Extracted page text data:
▽
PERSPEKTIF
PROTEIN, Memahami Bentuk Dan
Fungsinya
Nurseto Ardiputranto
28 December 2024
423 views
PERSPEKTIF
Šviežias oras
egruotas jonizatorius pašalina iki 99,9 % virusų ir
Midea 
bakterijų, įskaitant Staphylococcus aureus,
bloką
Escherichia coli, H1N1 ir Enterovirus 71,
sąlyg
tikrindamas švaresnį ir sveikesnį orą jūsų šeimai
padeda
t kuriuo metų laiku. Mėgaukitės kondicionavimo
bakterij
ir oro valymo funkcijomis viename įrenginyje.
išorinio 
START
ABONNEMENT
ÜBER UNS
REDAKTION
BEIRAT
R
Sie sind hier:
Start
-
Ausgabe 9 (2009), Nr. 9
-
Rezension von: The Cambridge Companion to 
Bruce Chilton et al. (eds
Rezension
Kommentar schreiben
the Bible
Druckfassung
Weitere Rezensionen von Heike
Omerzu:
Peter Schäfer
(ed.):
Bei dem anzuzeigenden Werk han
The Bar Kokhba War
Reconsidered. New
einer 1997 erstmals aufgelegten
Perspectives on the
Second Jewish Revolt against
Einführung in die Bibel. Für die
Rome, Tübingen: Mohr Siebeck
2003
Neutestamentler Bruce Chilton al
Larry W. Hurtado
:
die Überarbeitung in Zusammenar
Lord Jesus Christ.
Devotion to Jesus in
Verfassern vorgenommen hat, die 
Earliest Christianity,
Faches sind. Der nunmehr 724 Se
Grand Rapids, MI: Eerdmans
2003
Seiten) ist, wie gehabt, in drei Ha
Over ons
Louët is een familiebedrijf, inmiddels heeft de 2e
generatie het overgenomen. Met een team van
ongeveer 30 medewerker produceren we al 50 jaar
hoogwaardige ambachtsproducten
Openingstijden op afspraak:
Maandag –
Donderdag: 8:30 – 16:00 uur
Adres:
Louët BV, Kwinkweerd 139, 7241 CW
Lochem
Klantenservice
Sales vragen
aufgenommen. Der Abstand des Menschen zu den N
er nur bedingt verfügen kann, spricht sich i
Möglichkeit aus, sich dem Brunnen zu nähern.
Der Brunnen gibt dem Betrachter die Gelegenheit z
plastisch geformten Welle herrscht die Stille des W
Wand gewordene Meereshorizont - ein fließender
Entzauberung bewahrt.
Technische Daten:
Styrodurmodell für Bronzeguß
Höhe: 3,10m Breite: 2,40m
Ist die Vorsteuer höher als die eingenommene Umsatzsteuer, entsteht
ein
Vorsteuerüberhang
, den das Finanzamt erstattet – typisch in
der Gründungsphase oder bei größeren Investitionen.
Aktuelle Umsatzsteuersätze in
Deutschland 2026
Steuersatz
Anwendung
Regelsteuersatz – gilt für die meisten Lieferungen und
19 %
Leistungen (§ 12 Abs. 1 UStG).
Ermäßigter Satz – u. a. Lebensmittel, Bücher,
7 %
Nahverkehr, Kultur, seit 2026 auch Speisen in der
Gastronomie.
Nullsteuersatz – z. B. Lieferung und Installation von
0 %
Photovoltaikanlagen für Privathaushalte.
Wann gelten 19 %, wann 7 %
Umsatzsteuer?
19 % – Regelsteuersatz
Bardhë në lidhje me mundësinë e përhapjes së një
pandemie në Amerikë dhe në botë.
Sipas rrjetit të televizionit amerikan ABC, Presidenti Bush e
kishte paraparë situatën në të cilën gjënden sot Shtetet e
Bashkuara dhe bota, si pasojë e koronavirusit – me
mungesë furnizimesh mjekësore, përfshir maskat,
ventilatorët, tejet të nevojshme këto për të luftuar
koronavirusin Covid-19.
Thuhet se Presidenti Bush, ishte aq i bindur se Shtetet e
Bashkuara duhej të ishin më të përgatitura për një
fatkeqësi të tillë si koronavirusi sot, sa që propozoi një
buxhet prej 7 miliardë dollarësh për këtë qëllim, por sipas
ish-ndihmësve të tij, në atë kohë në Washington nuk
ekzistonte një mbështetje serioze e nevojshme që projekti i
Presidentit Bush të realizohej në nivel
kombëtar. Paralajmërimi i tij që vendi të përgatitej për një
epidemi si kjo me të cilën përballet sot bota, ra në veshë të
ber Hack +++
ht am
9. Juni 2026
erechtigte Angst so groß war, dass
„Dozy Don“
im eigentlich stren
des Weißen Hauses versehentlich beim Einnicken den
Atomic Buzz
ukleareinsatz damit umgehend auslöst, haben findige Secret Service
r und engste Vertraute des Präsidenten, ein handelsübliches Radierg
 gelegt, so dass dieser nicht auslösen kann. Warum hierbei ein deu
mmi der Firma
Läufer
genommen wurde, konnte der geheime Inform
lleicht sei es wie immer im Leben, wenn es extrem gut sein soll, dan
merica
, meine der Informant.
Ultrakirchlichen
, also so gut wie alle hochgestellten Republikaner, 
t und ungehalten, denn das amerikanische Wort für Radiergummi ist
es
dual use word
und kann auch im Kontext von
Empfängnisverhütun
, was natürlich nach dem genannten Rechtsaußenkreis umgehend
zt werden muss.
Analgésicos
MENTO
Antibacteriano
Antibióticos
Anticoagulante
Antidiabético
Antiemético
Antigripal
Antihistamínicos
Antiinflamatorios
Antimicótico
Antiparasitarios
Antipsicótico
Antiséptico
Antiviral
△
- _Your goal_
Within the data above, tally every line that has "Bruce" in it. Answer with the number only.

- _Solution for this task_
2